Controllo neurale e mediazione da parte degli ormoni

Il comportamento è definito come la risposta immediata di un organismo ad uno stimolo, ma osservando un comportamento esistono due livelli di analisi da indagare: l'organismo reagisce nel modo in- meccanismi prossimi, cioè le cause immediate di come cui reagisce: se sono risposte innate o apprese, se sono state mediate tramite ormoni o se sono state sviluppate tramite esperienza- cause ultime, cioè perché un organismo si comporta in una determinata maniera, considerando l'aspetto evolutivo della specie nel determinare questi meccanismi e come i comportamenti possono contribuire alla fitness.

La tendenza del SN a generare risposte complesse da semplici stimoli è molto diffusa nel mondo naturale, bisogna capire come i sistemi neuronali acquisiscono informazioni dall'ambiente e come si arriva ad una risposta comportamentale a partire dallo stimolo e attraversando una fase di decision making.

Un istinto può essere considerato come un pattern comportamentale che appare nella sua forma funzionale completa già la prima volta che viene effettuato, senza che l'animale abbia avuto precedente esperienza o che abbia interagito con lo stimolo che suscita tale comportamento.

Il comportamento del pullo, di becchettare sul becco dell'adulto per farsi rigurgitare il cibo, è un comportamento innato. Da Timbergen si è cercato di testare macchie di vari colori, forme e dimensioni per capire quanto la macchia rossa fosse lo stimolo fondamentale per il pullo affinché mettesse in atto quel comportamento. Un altro esempio è rappresentato da insetti che attivano il comportamento riproduttivo non tanto alla presenza della femmina quanto alla presenza del colore arancione.
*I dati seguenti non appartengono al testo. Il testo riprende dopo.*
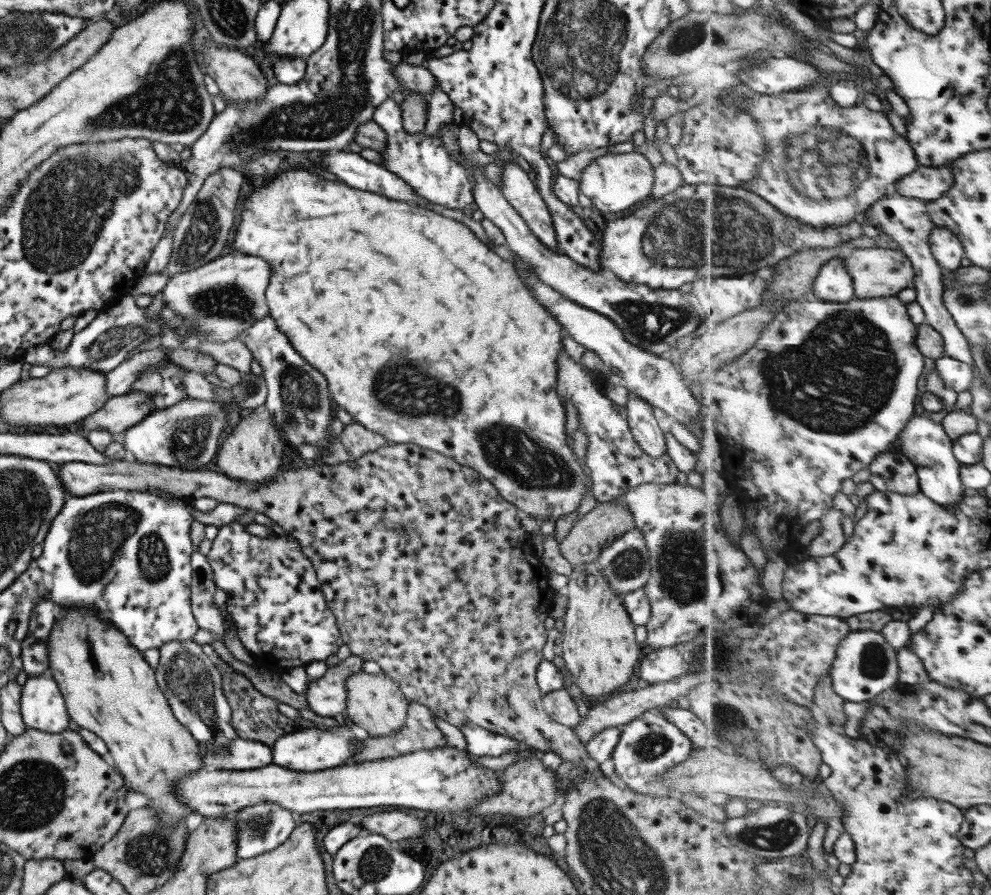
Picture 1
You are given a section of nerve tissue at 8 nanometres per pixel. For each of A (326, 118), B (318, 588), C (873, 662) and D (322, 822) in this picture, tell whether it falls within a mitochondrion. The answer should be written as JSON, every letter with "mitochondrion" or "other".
{"A":"mitochondrion","B":"other","C":"mitochondrion","D":"other"}

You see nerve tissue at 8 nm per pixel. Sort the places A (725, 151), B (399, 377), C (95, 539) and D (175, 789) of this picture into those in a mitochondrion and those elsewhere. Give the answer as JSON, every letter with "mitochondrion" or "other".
{"A":"other","B":"mitochondrion","C":"mitochondrion","D":"other"}

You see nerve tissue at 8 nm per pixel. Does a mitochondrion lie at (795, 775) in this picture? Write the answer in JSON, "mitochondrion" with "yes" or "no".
{"mitochondrion":"no"}

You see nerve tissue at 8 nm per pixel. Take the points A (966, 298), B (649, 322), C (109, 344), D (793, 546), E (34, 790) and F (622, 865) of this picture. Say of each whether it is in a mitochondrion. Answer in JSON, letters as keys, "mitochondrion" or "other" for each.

Questi comportamenti sono effettuati in maniera simile da tutti i componenti della specie, si pensi alla schiusa delle tartarughe: tutte si dirigono, allo stesso modo, verso lo scintillio dell'acqua senza che nessuno gli abbia mai indicato dove andare.

Pattern fisso di azione e riflessi

Un altro tipo di comportamento non appresso è quello che viene definito il pattern fisso di azione, che consiste in una serie di azioni che vengono stimolate da un segnale esterno, e tale schema comportamentale deve essere portato a compimento anche se lo stimolo viene rimosso. L'esempio classico è quello dell'anatra che si trascina l'uovo che è uscito dal nido: se l'uovo viene sottratto, il movimento viene comunque portato a termine dall'anatra.

Alcune specie sono in grado di sfruttare i pattern fissi di azione di altre specie e trarne vantaggio, quello che succede per il cuculo, che da cucciolo sfrutta gli adulti di altre specie per essere nutrito. Un genitore favorisce nell'alimentazione quei piccoli che sovrastano gli altri (magari tenendo la bocca più aperta o magari muovendosi di più rispetto agli altri): un cuculo, che cresce molto più rapidamente della normale nidiata, può essere stimolo per l'attivazione del pattern fisso di azione di questi genitori, e di conseguenza essere alimentato molto di più rispetto.

Un altro pattern fisso di azione è lo sbadiglio, che consta di una serie di azioni simili per tutti gli individui di una specie, e una volta che inizia deve essere per forza portato a termine. Quale sia lo stimolo, interno o interno, non è facile definirlo: in alcune specie può avvenire un processo empatico per cui si sviluppa lo sbadiglio contagioso (il solo vedere il comportamento può essere da stimolo per attivare il pattern, cioè lo sbadiglio stesso).

Un'altra tipologia di comportamento non appreso è quello che viene definito riflesso, come il riflesso al dolore.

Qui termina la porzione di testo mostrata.